Os experimentos foram realizados nos municípios de Santa Maria de Jetibá e Domingos Martins, em áreas de cultivo de sequeiro, ou seja, sem irrigação. Ao longo de cinco safras, as lavouras apresentaram produtividade média entre 35,4 e 48,2 sacas por hectare, desempenho que supera em até 85% a média histórica da cafeicultura arábica tradicional no Estado.
Entre as variedades avaliadas, a cultivar IPR 103 tem se destacado, com estimativa de produção de até 86 sacas por hectare na safra deste ano.
Segundo o pesquisador do Incaper e coordenador do estudo, Maurício Fornazier, os resultados comprovam a viabilidade econômica da produção orgânica.
“As produtividades observadas nas áreas experimentais mostram que é possível produzir café orgânico de forma econômica em níveis muito competitivos, conciliando desempenho produtivo e sustentabilidade”, afirmou.
Um dos principais fatores que explicam os bons resultados é a resistência genética das plantas à ferrugem do cafeeiro, considerada a principal doença fúngica da cultura. Essa característica reduz a necessidade de tratamentos fitossanitários e contribui para um sistema de produção mais sustentável.

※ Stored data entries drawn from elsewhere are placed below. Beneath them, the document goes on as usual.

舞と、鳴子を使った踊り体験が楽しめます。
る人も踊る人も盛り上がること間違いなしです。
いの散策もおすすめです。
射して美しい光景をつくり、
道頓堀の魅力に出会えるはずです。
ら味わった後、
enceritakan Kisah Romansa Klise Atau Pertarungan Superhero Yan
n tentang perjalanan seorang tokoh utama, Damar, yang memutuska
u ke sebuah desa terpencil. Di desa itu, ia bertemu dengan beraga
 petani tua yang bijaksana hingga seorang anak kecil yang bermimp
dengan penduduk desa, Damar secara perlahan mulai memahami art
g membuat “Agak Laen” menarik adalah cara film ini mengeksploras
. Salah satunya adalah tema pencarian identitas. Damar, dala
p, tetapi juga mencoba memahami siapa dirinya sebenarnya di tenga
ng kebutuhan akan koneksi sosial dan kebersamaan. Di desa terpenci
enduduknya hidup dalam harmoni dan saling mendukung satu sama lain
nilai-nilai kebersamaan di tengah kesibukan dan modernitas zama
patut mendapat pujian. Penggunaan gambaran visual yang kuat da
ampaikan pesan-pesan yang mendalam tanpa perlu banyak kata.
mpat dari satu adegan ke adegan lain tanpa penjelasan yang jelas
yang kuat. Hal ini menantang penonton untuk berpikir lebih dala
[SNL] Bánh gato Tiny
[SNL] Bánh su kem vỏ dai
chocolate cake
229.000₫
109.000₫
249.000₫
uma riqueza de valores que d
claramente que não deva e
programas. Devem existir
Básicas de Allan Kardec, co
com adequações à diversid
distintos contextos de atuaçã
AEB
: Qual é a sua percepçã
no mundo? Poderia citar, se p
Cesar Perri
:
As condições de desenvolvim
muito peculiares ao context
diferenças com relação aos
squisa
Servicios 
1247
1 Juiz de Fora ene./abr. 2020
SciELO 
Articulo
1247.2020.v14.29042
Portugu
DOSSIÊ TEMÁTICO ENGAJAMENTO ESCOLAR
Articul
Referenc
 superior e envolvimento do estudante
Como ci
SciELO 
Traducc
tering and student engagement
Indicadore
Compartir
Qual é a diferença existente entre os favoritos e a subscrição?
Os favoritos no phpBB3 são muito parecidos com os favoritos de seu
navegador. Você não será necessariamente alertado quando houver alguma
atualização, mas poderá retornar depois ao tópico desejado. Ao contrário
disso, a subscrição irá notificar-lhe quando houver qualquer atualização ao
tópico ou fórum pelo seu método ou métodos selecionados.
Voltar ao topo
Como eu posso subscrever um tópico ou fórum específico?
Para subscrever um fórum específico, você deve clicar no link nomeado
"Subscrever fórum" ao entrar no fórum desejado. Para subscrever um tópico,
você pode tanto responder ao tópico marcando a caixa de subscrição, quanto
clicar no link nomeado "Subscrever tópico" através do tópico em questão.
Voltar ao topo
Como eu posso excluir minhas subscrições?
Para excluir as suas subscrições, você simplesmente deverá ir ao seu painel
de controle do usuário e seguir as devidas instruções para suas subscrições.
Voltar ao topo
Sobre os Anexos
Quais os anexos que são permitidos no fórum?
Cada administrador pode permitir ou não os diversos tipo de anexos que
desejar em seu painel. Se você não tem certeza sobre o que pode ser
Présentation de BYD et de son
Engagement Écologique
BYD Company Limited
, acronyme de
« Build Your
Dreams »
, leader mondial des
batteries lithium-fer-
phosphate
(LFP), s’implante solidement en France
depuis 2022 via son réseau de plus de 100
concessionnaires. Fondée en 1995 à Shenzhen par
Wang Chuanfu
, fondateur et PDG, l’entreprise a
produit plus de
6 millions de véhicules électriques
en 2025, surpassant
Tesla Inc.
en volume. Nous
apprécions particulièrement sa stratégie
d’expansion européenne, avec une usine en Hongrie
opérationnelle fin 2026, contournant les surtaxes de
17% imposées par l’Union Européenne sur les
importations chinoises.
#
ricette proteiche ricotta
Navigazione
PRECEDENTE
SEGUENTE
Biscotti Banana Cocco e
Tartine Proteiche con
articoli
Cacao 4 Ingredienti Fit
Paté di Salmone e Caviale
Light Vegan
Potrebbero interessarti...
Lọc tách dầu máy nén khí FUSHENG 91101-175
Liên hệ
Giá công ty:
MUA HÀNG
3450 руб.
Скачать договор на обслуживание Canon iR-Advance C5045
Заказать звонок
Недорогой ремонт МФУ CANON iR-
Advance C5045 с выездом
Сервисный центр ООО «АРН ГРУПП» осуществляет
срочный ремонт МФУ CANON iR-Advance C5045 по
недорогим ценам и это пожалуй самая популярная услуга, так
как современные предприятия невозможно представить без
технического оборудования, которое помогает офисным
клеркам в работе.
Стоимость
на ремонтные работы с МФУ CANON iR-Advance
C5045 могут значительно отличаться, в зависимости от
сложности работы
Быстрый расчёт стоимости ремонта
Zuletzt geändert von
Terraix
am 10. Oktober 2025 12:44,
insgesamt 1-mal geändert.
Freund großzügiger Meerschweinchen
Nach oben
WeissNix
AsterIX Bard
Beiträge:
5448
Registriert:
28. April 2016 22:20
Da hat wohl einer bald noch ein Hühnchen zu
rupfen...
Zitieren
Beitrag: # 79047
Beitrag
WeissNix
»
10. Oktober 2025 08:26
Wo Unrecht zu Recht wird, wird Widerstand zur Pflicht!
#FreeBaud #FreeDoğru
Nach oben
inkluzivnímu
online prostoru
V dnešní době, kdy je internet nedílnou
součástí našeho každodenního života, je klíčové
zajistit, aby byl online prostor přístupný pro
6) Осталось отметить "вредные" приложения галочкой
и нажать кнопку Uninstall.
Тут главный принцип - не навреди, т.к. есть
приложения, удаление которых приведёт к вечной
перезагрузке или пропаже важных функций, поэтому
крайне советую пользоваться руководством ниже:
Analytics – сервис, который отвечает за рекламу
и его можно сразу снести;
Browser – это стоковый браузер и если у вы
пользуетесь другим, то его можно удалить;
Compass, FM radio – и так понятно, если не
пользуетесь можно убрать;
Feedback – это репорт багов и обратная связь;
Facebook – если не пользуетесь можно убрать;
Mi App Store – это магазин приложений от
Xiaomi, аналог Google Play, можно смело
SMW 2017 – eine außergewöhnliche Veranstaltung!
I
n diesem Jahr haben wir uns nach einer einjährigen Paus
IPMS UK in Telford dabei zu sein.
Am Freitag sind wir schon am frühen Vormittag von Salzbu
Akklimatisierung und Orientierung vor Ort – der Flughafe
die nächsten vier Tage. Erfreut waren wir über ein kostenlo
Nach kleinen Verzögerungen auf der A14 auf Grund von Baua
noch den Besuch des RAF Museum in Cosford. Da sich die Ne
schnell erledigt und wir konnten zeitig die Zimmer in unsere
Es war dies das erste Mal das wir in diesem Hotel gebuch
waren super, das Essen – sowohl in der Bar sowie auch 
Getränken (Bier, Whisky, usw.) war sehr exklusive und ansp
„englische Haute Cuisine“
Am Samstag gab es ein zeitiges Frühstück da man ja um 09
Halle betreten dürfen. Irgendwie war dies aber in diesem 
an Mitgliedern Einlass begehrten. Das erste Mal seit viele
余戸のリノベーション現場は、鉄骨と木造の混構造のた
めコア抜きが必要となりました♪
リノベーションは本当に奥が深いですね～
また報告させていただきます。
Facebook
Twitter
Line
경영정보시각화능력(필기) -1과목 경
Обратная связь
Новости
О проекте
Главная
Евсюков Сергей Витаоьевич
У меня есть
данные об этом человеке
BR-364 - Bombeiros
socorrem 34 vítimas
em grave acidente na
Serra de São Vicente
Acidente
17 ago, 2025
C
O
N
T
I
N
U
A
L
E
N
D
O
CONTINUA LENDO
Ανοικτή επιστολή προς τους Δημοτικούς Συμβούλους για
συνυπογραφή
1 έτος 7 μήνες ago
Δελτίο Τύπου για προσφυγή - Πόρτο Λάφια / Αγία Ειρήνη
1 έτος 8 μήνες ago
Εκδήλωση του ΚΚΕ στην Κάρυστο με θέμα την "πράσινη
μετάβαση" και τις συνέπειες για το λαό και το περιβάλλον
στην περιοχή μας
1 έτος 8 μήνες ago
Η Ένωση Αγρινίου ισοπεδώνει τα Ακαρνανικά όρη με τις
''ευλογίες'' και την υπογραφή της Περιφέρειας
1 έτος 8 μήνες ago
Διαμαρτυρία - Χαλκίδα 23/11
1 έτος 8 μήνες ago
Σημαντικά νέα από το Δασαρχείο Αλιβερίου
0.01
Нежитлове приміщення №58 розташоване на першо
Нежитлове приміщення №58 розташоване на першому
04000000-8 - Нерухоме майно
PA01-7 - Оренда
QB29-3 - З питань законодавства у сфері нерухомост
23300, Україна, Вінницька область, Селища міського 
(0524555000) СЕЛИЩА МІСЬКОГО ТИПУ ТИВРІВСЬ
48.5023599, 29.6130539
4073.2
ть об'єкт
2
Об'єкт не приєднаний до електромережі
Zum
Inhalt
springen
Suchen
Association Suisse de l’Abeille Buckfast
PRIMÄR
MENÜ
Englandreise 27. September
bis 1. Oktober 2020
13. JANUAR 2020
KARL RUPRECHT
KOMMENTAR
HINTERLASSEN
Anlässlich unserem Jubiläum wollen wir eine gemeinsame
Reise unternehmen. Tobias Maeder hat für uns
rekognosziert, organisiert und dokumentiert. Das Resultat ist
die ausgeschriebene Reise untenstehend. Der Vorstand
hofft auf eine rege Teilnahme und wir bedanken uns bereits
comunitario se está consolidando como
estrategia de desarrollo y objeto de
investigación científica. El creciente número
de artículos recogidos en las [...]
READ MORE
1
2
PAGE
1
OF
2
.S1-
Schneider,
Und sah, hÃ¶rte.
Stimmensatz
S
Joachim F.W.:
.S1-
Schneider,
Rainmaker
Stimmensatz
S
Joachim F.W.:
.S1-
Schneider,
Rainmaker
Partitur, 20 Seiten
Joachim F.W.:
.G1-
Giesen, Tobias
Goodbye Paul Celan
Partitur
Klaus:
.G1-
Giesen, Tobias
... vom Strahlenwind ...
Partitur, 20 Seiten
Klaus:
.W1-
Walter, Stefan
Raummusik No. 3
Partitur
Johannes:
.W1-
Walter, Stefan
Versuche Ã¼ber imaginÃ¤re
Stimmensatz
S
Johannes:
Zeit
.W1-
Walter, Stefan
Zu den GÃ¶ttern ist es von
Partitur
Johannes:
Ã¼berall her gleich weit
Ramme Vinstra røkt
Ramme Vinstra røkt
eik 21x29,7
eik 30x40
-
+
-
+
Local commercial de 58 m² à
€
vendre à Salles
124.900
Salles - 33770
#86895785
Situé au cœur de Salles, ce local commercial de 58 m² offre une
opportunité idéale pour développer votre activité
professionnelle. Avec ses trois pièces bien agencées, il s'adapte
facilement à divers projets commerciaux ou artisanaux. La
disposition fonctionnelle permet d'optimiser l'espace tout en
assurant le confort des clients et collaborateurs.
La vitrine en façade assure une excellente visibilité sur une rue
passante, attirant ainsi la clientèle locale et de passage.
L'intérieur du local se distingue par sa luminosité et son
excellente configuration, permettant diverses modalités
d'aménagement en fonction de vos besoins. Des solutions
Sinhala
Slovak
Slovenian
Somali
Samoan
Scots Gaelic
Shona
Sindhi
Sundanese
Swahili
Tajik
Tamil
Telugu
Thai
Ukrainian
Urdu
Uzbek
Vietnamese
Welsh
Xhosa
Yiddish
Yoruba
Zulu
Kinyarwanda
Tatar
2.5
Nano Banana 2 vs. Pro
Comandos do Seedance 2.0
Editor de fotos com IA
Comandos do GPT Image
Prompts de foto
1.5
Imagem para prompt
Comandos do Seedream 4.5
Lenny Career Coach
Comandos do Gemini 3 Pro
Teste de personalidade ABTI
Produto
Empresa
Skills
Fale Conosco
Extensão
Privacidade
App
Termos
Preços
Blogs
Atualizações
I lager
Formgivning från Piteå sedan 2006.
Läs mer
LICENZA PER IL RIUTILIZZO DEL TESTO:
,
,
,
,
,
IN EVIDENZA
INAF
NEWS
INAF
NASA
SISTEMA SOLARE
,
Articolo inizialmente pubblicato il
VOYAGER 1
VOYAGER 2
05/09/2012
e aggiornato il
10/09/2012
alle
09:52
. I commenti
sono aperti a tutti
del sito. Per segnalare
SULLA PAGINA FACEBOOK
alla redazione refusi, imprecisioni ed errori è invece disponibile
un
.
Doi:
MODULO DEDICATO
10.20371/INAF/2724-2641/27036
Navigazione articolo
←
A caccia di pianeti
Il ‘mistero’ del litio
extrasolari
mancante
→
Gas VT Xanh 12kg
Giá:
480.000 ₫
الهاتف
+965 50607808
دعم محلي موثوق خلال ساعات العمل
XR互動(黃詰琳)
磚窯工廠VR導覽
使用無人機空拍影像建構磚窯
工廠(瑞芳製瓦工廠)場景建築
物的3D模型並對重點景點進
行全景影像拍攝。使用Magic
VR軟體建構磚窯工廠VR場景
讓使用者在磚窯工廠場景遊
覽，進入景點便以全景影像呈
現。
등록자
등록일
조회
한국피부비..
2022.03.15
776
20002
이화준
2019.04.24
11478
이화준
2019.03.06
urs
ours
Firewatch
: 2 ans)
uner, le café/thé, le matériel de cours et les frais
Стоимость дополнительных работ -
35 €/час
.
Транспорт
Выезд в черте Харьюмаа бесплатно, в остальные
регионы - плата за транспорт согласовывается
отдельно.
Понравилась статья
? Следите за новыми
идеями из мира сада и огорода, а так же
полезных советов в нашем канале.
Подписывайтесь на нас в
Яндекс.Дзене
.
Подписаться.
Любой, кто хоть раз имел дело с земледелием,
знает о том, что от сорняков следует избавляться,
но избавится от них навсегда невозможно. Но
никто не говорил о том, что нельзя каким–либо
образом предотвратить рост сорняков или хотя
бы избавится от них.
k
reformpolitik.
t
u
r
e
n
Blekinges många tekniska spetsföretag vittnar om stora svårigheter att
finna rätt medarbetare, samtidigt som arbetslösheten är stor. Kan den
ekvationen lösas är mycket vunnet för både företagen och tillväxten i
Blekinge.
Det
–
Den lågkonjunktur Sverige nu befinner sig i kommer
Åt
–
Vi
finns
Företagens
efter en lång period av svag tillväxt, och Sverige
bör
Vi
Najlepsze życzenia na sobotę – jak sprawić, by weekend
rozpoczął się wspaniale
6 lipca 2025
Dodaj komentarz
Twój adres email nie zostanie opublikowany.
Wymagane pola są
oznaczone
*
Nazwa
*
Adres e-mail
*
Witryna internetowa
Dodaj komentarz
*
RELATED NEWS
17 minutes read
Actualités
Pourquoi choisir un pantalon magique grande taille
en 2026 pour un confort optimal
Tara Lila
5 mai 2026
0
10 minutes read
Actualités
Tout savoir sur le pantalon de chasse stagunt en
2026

O modelo adotado nas áreas experimentais também utiliza práticas agronômicas integradas, como o plantio adensado, o manejo da cobertura vegetal para retenção de umidade e o controle biológico das plantas daninhas, favorecendo a conservação do solo e o equilíbrio ambiental.
Com o objetivo de ampliar os estudos, o Incaper implantou recentemente uma nova área experimental no Centro de Pesquisa, Desenvolvimento e Inovação Serrano, localizado no distrito de Aracê, em Pedra Azul. A nova etapa da pesquisa busca avaliar o comportamento das cultivares em regiões de maior altitude e temperaturas mais amenas, além de analisar possíveis impactos na qualidade sensorial da bebida.
De acordo com o engenheiro-agrônomo do Incaper, Cesar Abel Krohling, a demanda por cafés orgânicos continua em expansão, impulsionada pelo crescente interesse do mercado por produtos sustentáveis, tanto no Brasil quanto no exterior.
Como resultado do projeto, o instituto prevê lançar, no segundo semestre de 2026, uma cartilha técnica inédita sobre manejo orgânico do café. A publicação faz parte do projeto “Novas cultivares de café arábica para o Espírito Santo”, desenvolvido com apoio da Fundação de Amparo à Pesquisa e Inovação do Espírito Santo (Fapes) e da Secretaria de Estado da Agricultura, Abastecimento, Aquicultura e Pesca (Seag).